■ What to produce ■
Reproduce the records below exactly, leaving out any pictures.

■ Extracted information ■

Start of Block

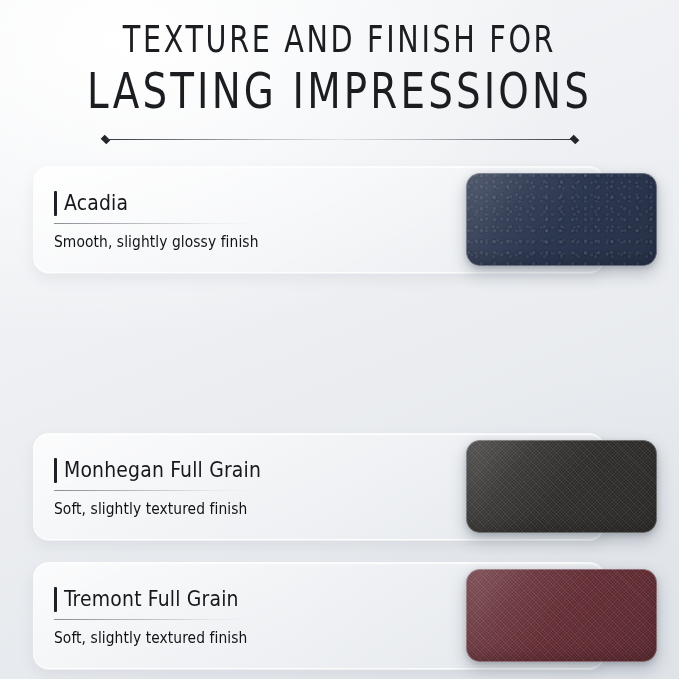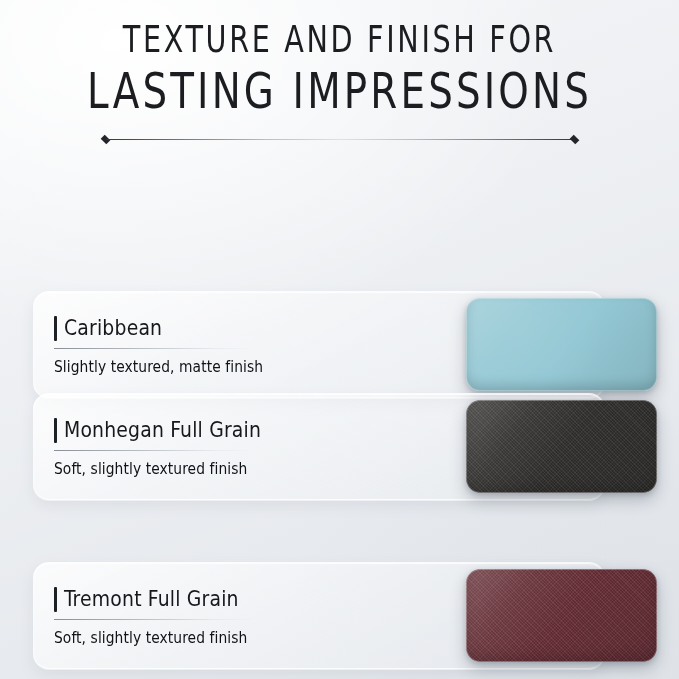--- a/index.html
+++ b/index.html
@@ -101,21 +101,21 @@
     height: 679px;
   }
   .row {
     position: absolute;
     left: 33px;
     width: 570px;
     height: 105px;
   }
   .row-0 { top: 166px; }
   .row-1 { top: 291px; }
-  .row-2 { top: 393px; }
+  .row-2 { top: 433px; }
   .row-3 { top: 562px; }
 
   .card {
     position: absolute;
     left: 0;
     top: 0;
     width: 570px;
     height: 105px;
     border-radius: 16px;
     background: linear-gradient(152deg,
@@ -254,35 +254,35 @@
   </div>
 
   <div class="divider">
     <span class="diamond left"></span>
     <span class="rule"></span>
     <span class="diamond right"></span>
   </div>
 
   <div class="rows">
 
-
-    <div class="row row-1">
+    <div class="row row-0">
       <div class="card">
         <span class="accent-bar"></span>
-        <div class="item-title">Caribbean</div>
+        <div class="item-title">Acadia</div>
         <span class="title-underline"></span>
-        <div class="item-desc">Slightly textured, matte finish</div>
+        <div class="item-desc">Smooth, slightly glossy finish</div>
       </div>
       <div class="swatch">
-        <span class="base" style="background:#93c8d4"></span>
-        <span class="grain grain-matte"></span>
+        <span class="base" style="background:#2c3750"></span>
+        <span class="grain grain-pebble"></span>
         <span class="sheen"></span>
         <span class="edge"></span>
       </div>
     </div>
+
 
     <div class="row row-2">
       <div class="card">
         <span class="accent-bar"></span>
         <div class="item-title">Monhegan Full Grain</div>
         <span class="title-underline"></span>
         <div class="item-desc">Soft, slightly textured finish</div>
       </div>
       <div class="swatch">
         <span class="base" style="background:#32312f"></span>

End of Block

■ Response to this exercise ■
--- a/index.html
+++ b/index.html
@@ -101,21 +101,21 @@
     height: 679px;
   }
   .row {
     position: absolute;
     left: 33px;
     width: 570px;
     height: 105px;
   }
   .row-0 { top: 166px; }
   .row-1 { top: 291px; }
-  .row-2 { top: 393px; }
+  .row-2 { top: 433px; }
   .row-3 { top: 562px; }
 
   .card {
     position: absolute;
     left: 0;
     top: 0;
     width: 570px;
     height: 105px;
     border-radius: 16px;
     background: linear-gradient(152deg,
@@ -254,35 +254,35 @@
   </div>
 
   <div class="divider">
     <span class="diamond left"></span>
     <span class="rule"></span>
     <span class="diamond right"></span>
   </div>
 
   <div class="rows">
 
-
-    <div class="row row-1">
+    <div class="row row-0">
       <div class="card">
         <span class="accent-bar"></span>
-        <div class="item-title">Caribbean</div>
+        <div class="item-title">Acadia</div>
         <span class="title-underline"></span>
-        <div class="item-desc">Slightly textured, matte finish</div>
+        <div class="item-desc">Smooth, slightly glossy finish</div>
       </div>
       <div class="swatch">
-        <span class="base" style="background:#93c8d4"></span>
-        <span class="grain grain-matte"></span>
+        <span class="base" style="background:#2c3750"></span>
+        <span class="grain grain-pebble"></span>
         <span class="sheen"></span>
         <span class="edge"></span>
       </div>
     </div>
+
 
     <div class="row row-2">
       <div class="card">
         <span class="accent-bar"></span>
         <div class="item-title">Monhegan Full Grain</div>
         <span class="title-underline"></span>
         <div class="item-desc">Soft, slightly textured finish</div>
       </div>
       <div class="swatch">
         <span class="base" style="background:#32312f"></span>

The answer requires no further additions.